Task requirements ->
Among the entries that follow, locate the line with "DD51用の手スリです。" and the line with "obrigatórios são marcados com". Output those lines and all lines in between, exactly, minus the pictures.

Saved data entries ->
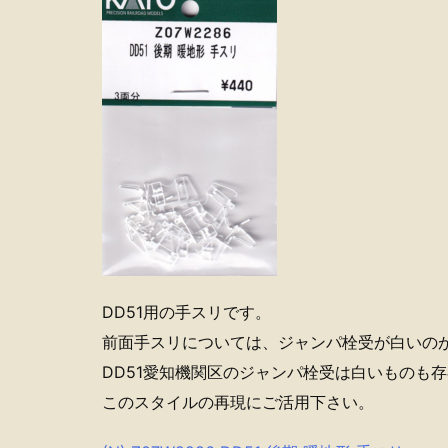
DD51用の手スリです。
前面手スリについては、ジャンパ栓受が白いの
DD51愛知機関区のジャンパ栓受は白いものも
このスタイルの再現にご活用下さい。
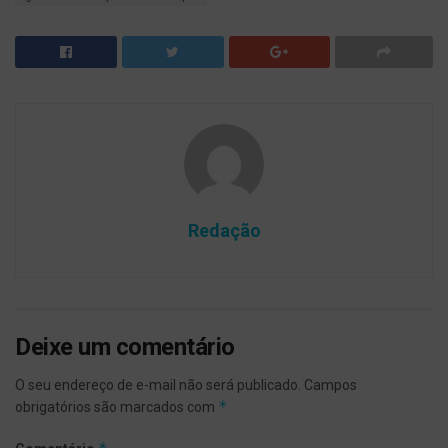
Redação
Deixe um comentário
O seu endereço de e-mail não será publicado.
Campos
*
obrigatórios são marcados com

...

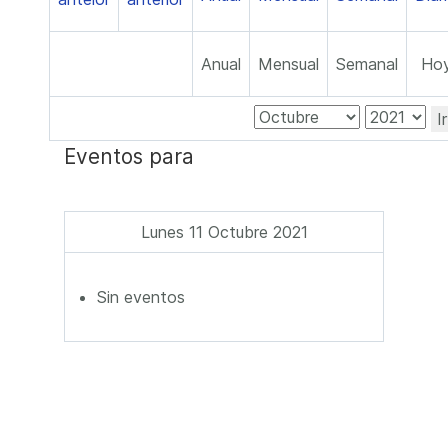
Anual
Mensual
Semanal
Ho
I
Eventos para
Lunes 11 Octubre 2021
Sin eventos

Reply ->
DD51用の手スリです。
前面手スリについては、ジャンパ栓受が白いの
DD51愛知機関区のジャンパ栓受は白いものも
このスタイルの再現にご活用下さい。
Redação
Deixe um comentário
O seu endereço de e-mail não será publicado.
Campos
*
obrigatórios são marcados com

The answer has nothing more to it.